During the holiday season, stress levels often increase. Short-duration stress is easier to handle, but when it becomes chronic, it can take a heavy toll on your health and well-being.
Conditions related to chronic stress include depression, skin conditions, cardiovascular disease, gastrointestinal disorders, headaches, sleep disturbances and weight gain. While there is no way to avoid stress, there are numerous ways to help manage it.
• Be aware of your breathing patterns. When stressed, breathing becomes more shallow and rapid. If you catch this happening to you, focus on taking deeper and longer breaths, which automatically begins to settle nerves and redirect energy. Even imagining the act of slowly inhaling and exhaling is enough to help most people feel calmer.

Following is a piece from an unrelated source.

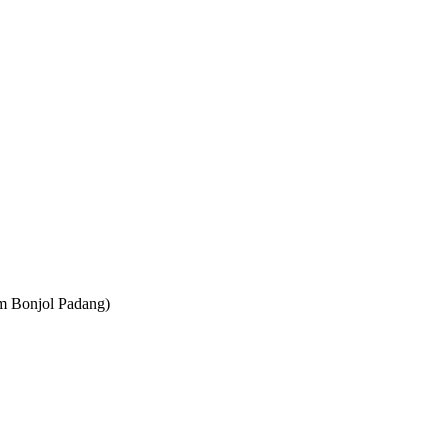
am Bonjol Padang)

• Nearly one-third of Americans report living with what they feel is extreme stress, and as many as 40 percent have experienced work-related illness or burnout. Stress is your body’s fight or flight response to a real or imagined threat, and can work for you or against you.

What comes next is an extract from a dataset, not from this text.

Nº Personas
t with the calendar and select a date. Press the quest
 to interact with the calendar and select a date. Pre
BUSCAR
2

If recognized as a natural response and directed appropriately, it actually serves to your advantage. When adrenaline is elevated, for example, it can help to make you more productive. The key is to be in tune with how you react to difficult situations, and not overuse the stress response.
• Exercise is an absolute must for anyone who experiences chronic stress. Why? Physical activity provides an ideal outlet for getting rid of negativity that would otherwise be turned inward, and the choices are endless. Working out is a golden opportunity to get away from it all and spend some time taking care of yourself.
• Reactions to stressful situations vary from person to person. For those who tend to get agitated or angry, more intense forms of activity like punching a heavy bag or power walking can do wonders. For others, feelings of fatigue, sadness or hopelessness surface. In this case, motivation is harder to come by, and the idea of exercising may seem out of the question. If this happens, refocus on what research shows, which is that exercise changes body chemistry, increasing feel-good hormones.
• Aches and pains? When under stress, the muscles involuntarily contract, which can leave you feeling stiff, achy and out of sorts. The neck, back and shoulders are the most commonly affected areas. To combat these muscle contractions, consider massage, or simply take a few minutes to gently stretch.
• Write it down. In short, pinpoint the sources of stress as well as your responses to them. Putting thoughts to paper makes things clearer and affords the opportunity to think logically instead of emotionally about the situation.
If despite your best efforts your stress is truly unmanageable, seek help. Insomnia, depression, body image disorders, anxiety or anything affecting your ability to live a happy, productive life should be taken seriously and dealt with as soon as possible.
Marjie Gilliam is a personal trainer and fitness consultant in Dayton, Ohio.